====== DATA SUPPLIED

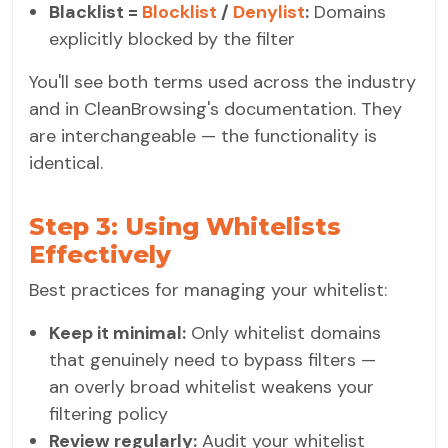
Blacklist =
Blocklist
/
Denylist
:
Domains
explicitly blocked by the filter
You'll see both terms used across the industry
and in CleanBrowsing's documentation. They
are interchangeable — the functionality is
identical.
Step 3: Using Whitelists
Effectively
Best practices for managing your whitelist:
Keep it minimal:
Only whitelist domains
that genuinely need to bypass filters —
an overly broad whitelist weakens your
filtering policy
Review regularly:
Audit your whitelist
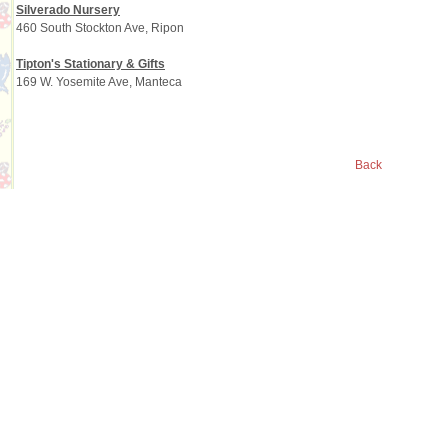
Silverado Nursery
460 South Stockton Ave, Ripon
Tipton's Stationary & Gifts
169 W. Yosemite Ave, Manteca
Back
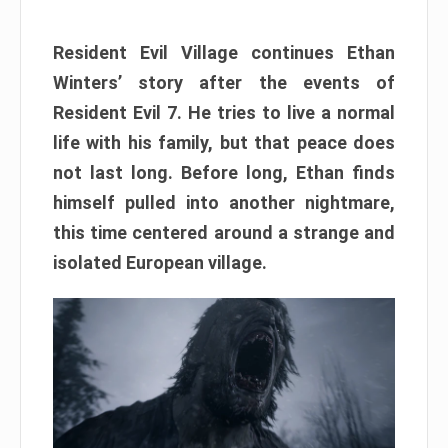
Resident Evil Village continues Ethan
Winters’ story after the events of
Resident Evil 7. He tries to live a normal
life with his family, but that peace does
not last long. Before long, Ethan finds
himself pulled into another nightmare,
this time centered around a strange and
isolated European village.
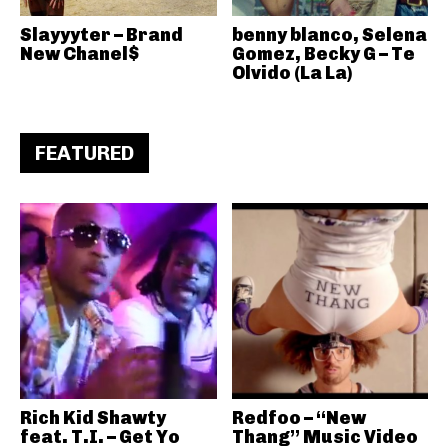
Slayyyter – Brand
benny blanco, Selena
New Chanel$
Gomez, Becky G – Te
Olvido (La La)
FEATURED
Rich Kid Shawty
Redfoo – “New
feat. T.I. – Get Yo
Thang” Music Video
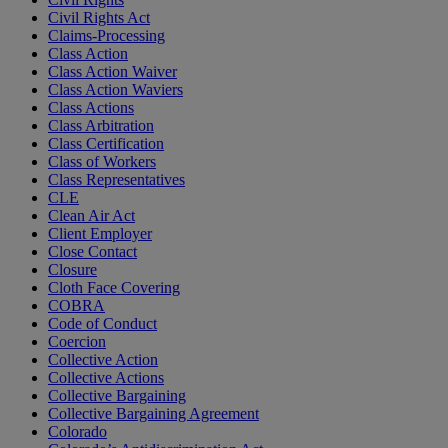
Civil Rights Act
Claims-Processing
Class Action
Class Action Waiver
Class Action Waviers
Class Actions
Class Arbitration
Class Certification
Class of Workers
Class Representatives
CLE
Clean Air Act
Client Employer
Close Contact
Closure
Cloth Face Covering
COBRA
Code of Conduct
Coercion
Collective Action
Collective Actions
Collective Bargaining
Collective Bargaining Agreement
Colorado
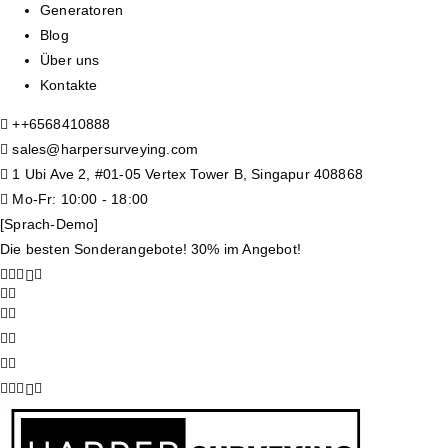
Generatoren
Blog
Über uns
Kontakte
+
+6568410888
sales@harpersurveying.com
1 Ubi Ave 2, #01-05 Vertex Tower B, Singapur 408868
Mo-Fr: 10:00 - 18:00
[Sprach-Demo]
Die besten Sonderangebote! 30% im Angebot!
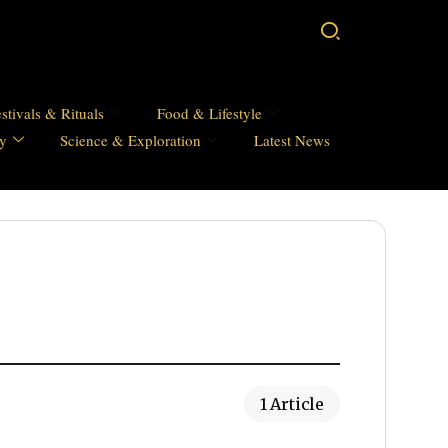
stivals & Rituals
Food & Lifestyle
hy
Science & Exploration
Latest News
1 Article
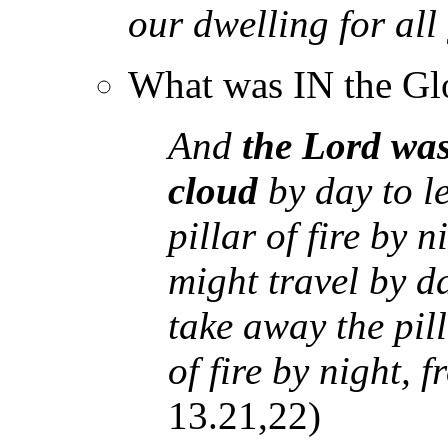
our dwelling for al
What was IN the Gl
And
the Lord wa
cloud
by day to l
pillar of fire by n
might travel by d
take away the pill
of fire by night, 
13.21,22)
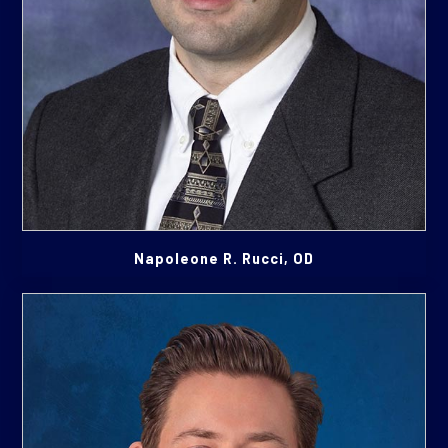
Napoleone R. Rucci, OD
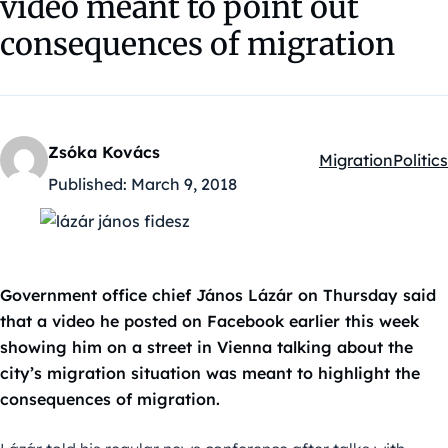
video meant to point out
consequences of migration
Zsóka Kovács
Migration
Politics
Kategóriák:
Published:
March 9, 2018
Government office chief János Lázár on Thursday said
that a video he posted on Facebook earlier this week
showing him on a street in Vienna talking about the
city’s migration situation was meant to highlight the
consequences of migration.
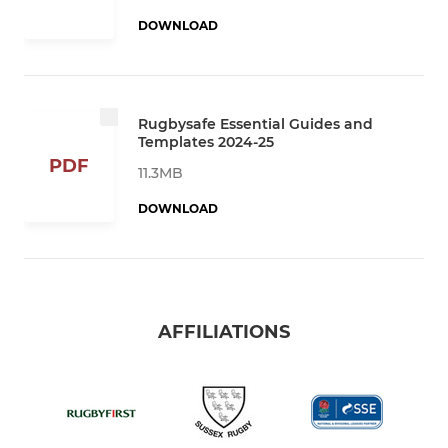
DOWNLOAD
Rugbysafe Essential Guides and
Templates 2024-25
PDF
11.3MB
DOWNLOAD
AFFILIATIONS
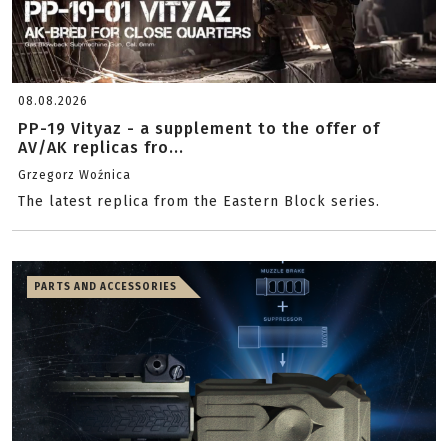
08.08.2026
PP-19 Vityaz - a supplement to the offer of
AV/AK replicas fro...
Grzegorz Woźnica
The latest replica from the Eastern Block series.
PARTS AND ACCESSORIES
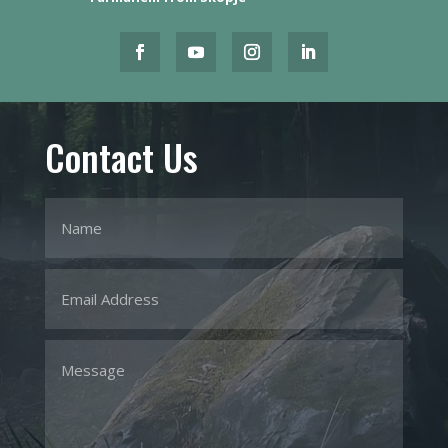
Contact Us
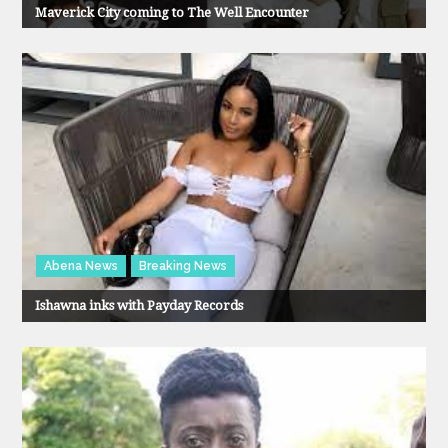
Maverick City coming to The Well Encounter
Abena News
Breaking News
Ishawna inks with Payday Records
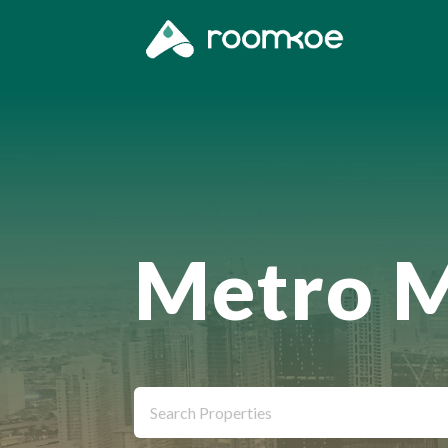
Metro M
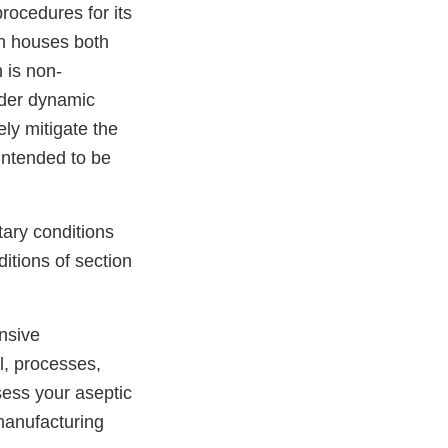
rocedures for its
ch houses both
 is non-
under dynamic
ely mitigate the
intended to be
tary conditions
itions of section
nsive
l, processes,
sess your aseptic
 manufacturing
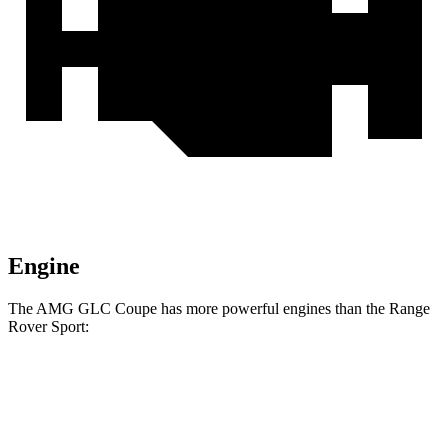
Engine
The AMG GLC Coupe has more powerful engines than the Range
Rover Sport:
Horsepower
Torque
369
AMG GLC 43 Coupe 2.0 turbo 4-cylinder hybrid
416 HP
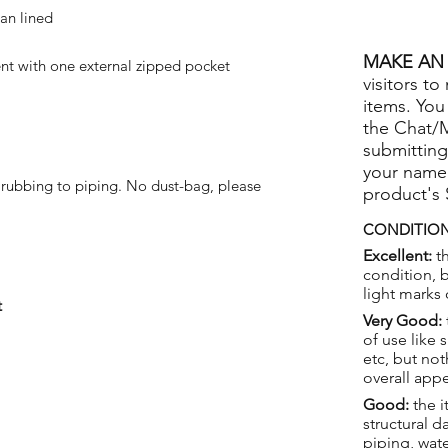
tan lined
MAKE AN 
 with one external zipped pocket
visitors to
items. You
the Chat/
submitting
your name
 rubbing to piping. No dust-bag, please
product's
CONDITION
Excellent:
th
condition, 
light marks 
t
Very Good:
of use like 
etc, but not
overall app
Good:
the i
structural 
piping, wat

============

- **TO-DO ITEM**: Retype the records word for word, from the line containing "Generatoren" through the line containing "Napoleone R. Rucci, OD", both of those lines included. Leave the picture markers out of your copy.

- **YOUR RESPONSE**:
Generatoren
Blog
Über uns
Kontakte
+
+6568410888
sales@harpersurveying.com
1 Ubi Ave 2, #01-05 Vertex Tower B, Singapur 408868
Mo-Fr: 10:00 - 18:00
[Sprach-Demo]
Die besten Sonderangebote! 30% im Angebot!
stivals & Rituals
Food & Lifestyle
hy
Science & Exploration
Latest News
1 Article
our dwelling for al
What was IN the Gl
And
the Lord wa
cloud
by day to l
pillar of fire by n
might travel by d
take away the pill
of fire by night, 
13.21,22)
Napoleone R. Rucci, OD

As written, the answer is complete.